La semaine dernière, une étude d’AgileBuyer et du Conseil national des achats révélait que la défaillance d’un fournisseur, avec un risque d’effet domino fort, était considérée comme le risque n°1 en 2025 par les directeurs d’achats des entreprises.

La perte d’emploi des patrons s’accélère

Près de 30.000 chefs d’entreprises ont perdu leur emploi au premier semestre 2024, soit une hausse de 18,4 % sur un an, selon l’association GSC et le cabinet Altares.

L’âge médian des entrepreneurs concernés est de 45,8 ans. Les gérants de structures de moins de cinq salariés représentent près de neuf pertes d’emploi sur 10. Le nombre de dirigeants d’entreprises de 6 à 9 salariés touchés est en hausse de 40,2 %, celui des patrons de PME de 10 à 19 salariés augmente de 31,1 %.

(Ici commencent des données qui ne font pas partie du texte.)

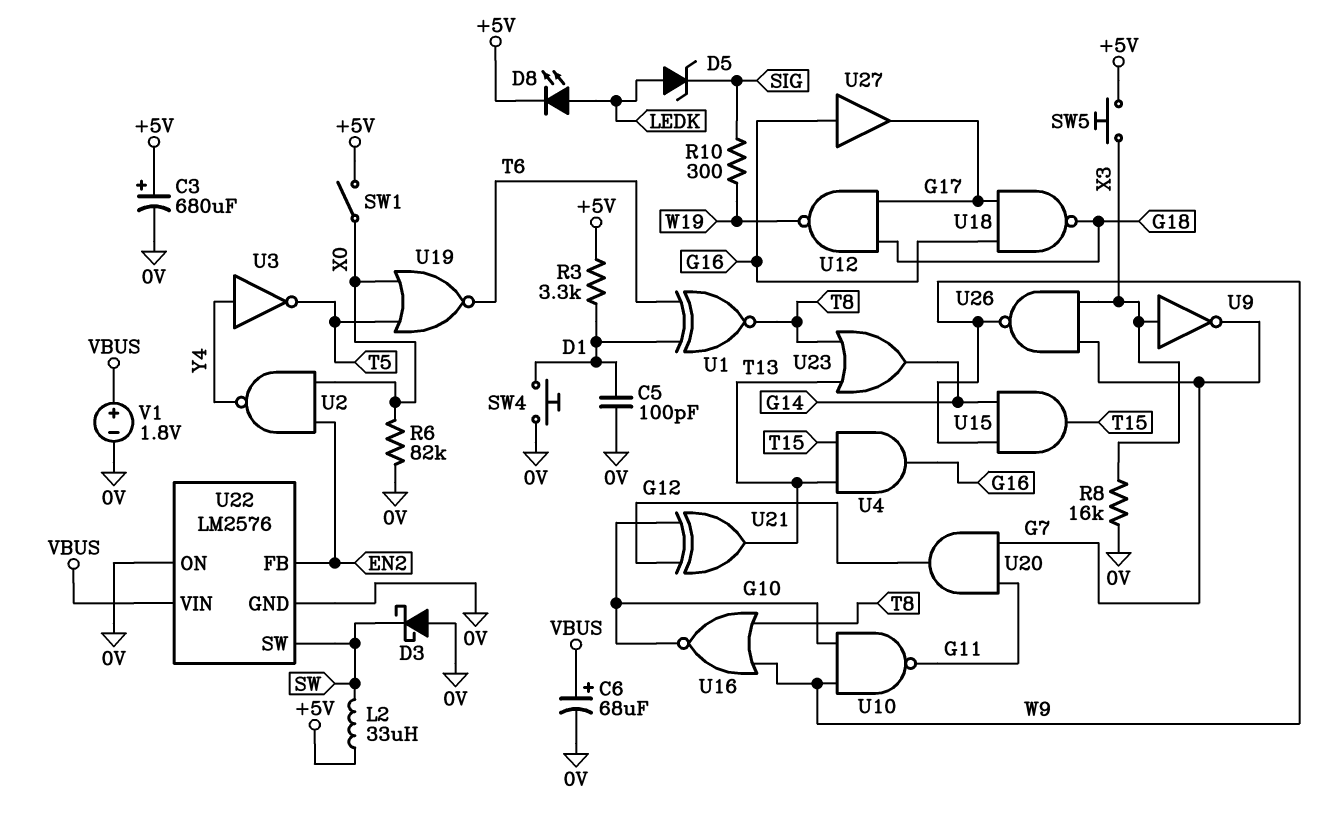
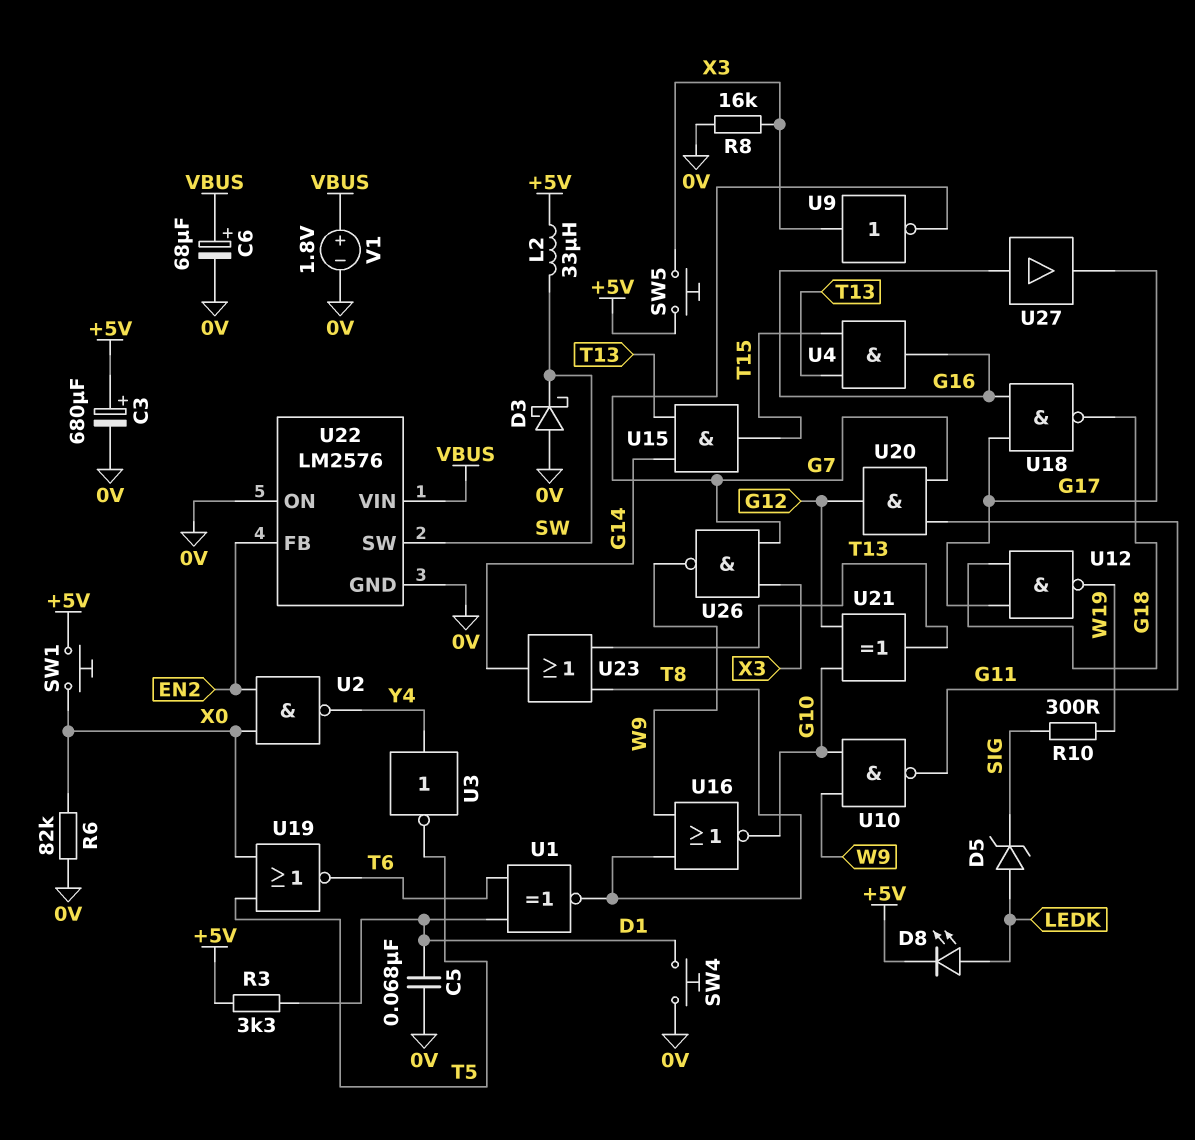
C5: 100pF (0V, D1) -> 68nF (0V, D1)
SW1: switch (+5V, X0) -> button (+5V, X0)
U15: AND (in G14, in W9, out T15) -> AND (in G14, in T13, out T15)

Ces entreprises souffrent de « structures financières insuffisantes qui les fragilisent », remarque l’étude. Les dirigeants de structures dont le chiffre d’affaires est inférieur à 500.000 euros représentent 76,5 % des personnes touchées.

Le commerce a perdu 6456 dirigeants (+15 %), le secteur du transport et de la logistique, 1296 (+30,5 %), et celui du service aux entreprises 3716 (+18,2 %), enfin 7669 chefs d’entreprises de la construction ont perdu leur emploi au premier semestre (+34,2 %). Les pertes d’emplois sont nombreuses dans l’hébergement, la restauration, le débit de boissons (3734), mais avec une progression moindre (+7,6 %).

Un quart des pertes d’emplois (7.215, +32 %) sont en Île-de-France. La Nouvelle-Aquitaine et les Hauts-de-France sont les régions les plus épargnées avec des hausses respectives de 9,5 % et 6,6 %.

« Nos créateurs d’emplois et de richesses sont abandonnés dès lors que leur navire chavire », regrette Anthony Streicher, président de l’association GSC (garantie sociale des chefs d’entreprises) – une assurance-chômage volontaire créée par les organisations patronales pour les travailleurs indépendants. Pour lui, cela doit être « un sujet prioritaire » pour le nouveau Premier ministre.

La France table sur un déficit public à 5,4 % du PIB et une croissance à 0,9 % en 2025

La France vise un déficit public de 5,4 % du PIB en 2025, supérieur à la projection de 5 % du précédent gouvernement, et abaisse sa prévision de croissance à 0,9 % cette année contre 1,1 %, a annoncé la semaine dernière le nouveau Premier ministre François Bayrou.

Concernant la fiscalité, François Bayrou a estimé que les entreprises devaient être « prémunies contre des augmentations exponentielles d’impôts et de charges ».

En 2024, le déficit public de la France devrait atteindre 6,1 % du PIB, un dérapage pour la deuxième année consécutive qui vaut à la France d’être épinglée par Bruxelles pour déficit excessif.

À la fin septembre, la dette publique atteignait 113,7 % du PIB à 3303 milliards d’euros, faisant de la France le pays affichant le ratio d’endettement le plus élevé de la zone euro derrière la Grèce et l’Italie.